2. Even if his counsel provided ineffective assistance, Thompkins cannot show prejudice under a de novo review of this record. To establish ineffective assistance, a defendant “must show both deficient performance . . . and prejudice.” To establish prejudice, a “defendant must show that there is a reasonable probability that, but for counsel's unprofessional errors, the result of the proceeding would have been different,” Strickland v. Washington, considering “the totality of the evidence before the judge or jury.” Here, the Sixth Circuit did not account for the other evidence presented against Thompkins. The state court rejected his claim that he was prejudiced by evidence of Purifoy's earlier conviction. Even if it used an incorrect legal standard, this Court need not determine whether AEDPA's deferential standard of review applies here, since Thompkins cannot show prejudice under de novo review, a more favorable standard for him. De novo review can be used in this case because a habeas petitioner will not be entitled to relief if his or her claim is rejected on de novo review.
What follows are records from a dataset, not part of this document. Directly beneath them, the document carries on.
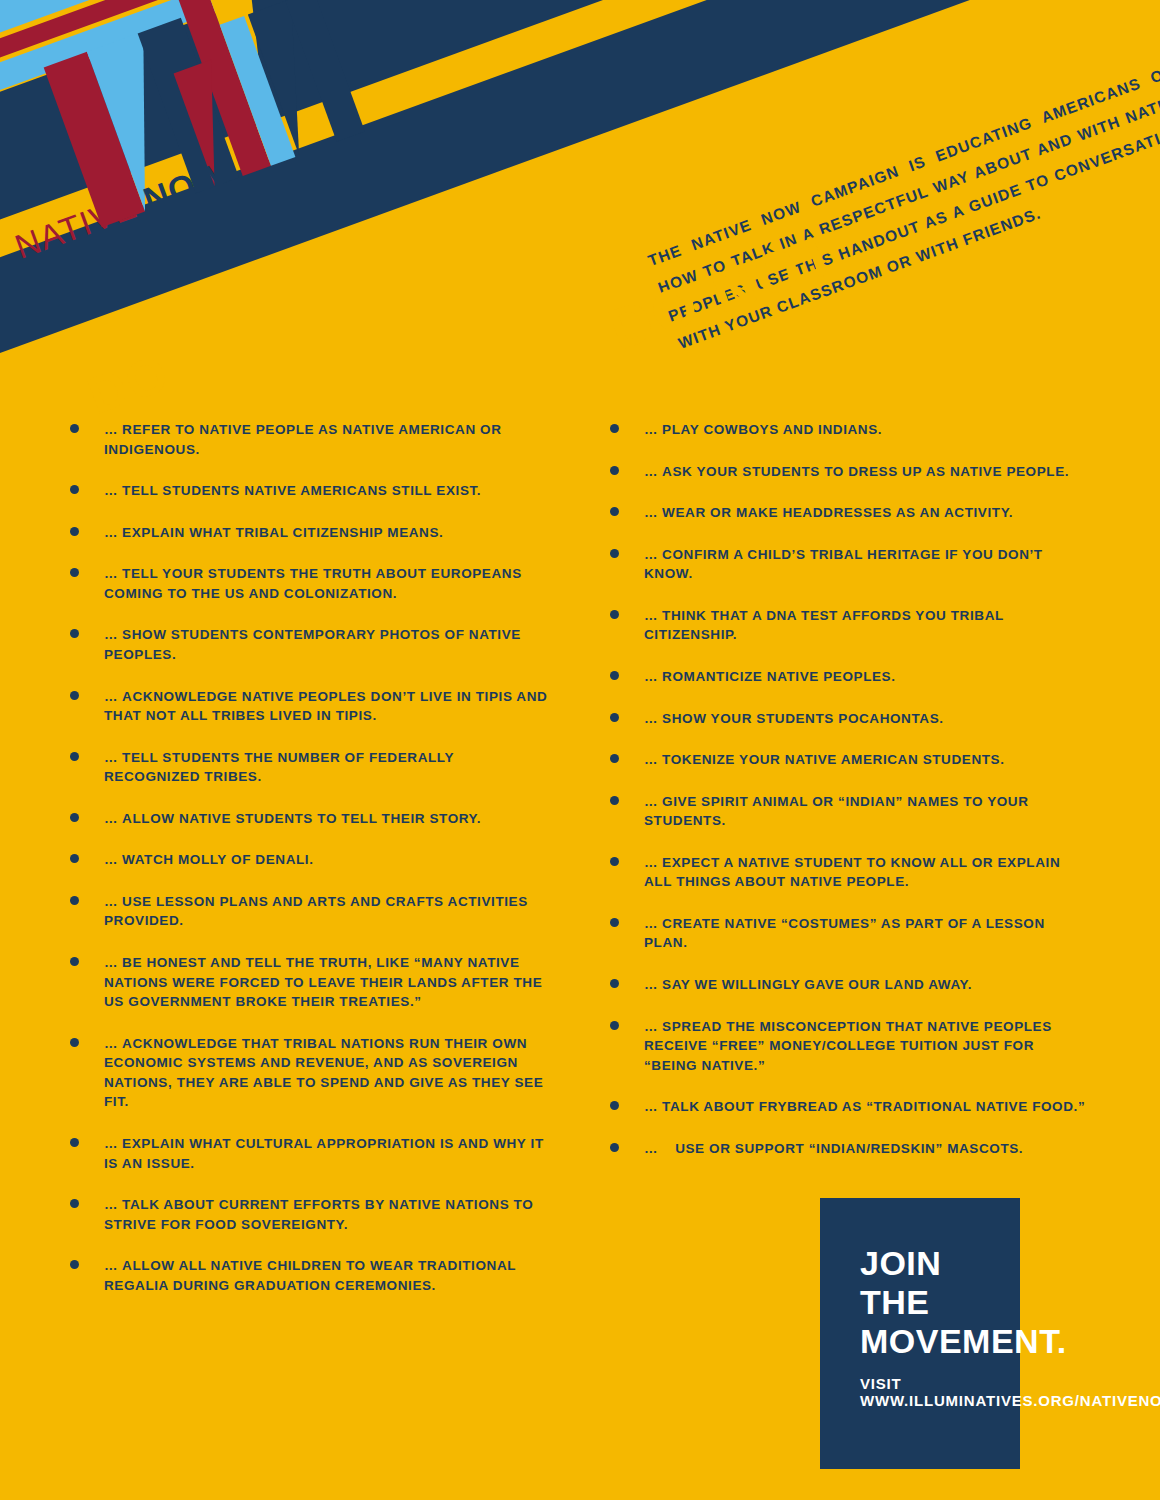NATIVE NOW
The Native Now campaign is educating Americans on how to talk in a respectful way about and with Native peoples. Use this handout as a guide to conversations with your classroom or with friends.
DO
DO NOT
…Refer to Native people as Native American or Indigenous.
…Tell students Native Americans still exist.
…Explain what tribal citizenship means.
…Tell your students the truth about Europeans coming to the US and colonization.
…Show students contemporary photos of Native peoples.
…Acknowledge Native peoples don’t live in tipis and that not all tribes lived in tipis.
…Tell students the number of federally recognized tribes.
…Allow Native students to tell their story.
…Watch Molly of Denali.
…Use lesson plans and arts and crafts activities provided.
…Be honest and tell the truth, like “many Native nations were forced to leave their lands after the US government broke their treaties.”
…Acknowledge that tribal nations run their own economic systems and revenue, and as sovereign nations, they are able to spend and give as they see fit.
…Explain what cultural appropriation is and why it is an issue.
…Talk about current efforts by Native nations to strive for food sovereignty.
…Allow all Native children to wear traditional regalia during graduation ceremonies.
…Play cowboys and Indians.
…Ask your students to dress up as Native people.
…Wear or make headdresses as an activity.
…Confirm a child’s tribal heritage if you don’t know.
…Think that a DNA test affords you tribal citizenship.
…Romanticize Native peoples.
…Show your students Pocahontas.
…Tokenize your Native American students.
…Give spirit animal or “Indian” names to your students.
…Expect a Native student to know all or explain all things about Native people.
…Create Native “costumes” as part of a lesson plan.
…Say we willingly gave our land away.
…Spread the misconception that Native peoples receive “free” money/college tuition just for “being Native.”
…Talk about frybread as “traditional Native food.”
… Use or support “Indian/Redskin” mascots.
JOIN THE MOVEMENT.
VISIT WWW.ILLUMINATIVES.ORG/NATIVENOW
Assuming that failure to request a limiting instruction here was deficient representation, Thompkins cannot show prejudice, for the record shows that it was not reasonably likely that such an instruction would have made any difference in light of other evidence of guilt. The surviving victim identified Thompkins as the shooter, and the identification was supported by a surveillance camera photograph. A friend testified that Thompkins confessed to him, and the details of that confession were corroborated by evidence that Thompkins stripped and abandoned the van after the shooting. The jury, moreover, was capable of assessing Purifoy's credibility, as it was instructed to do.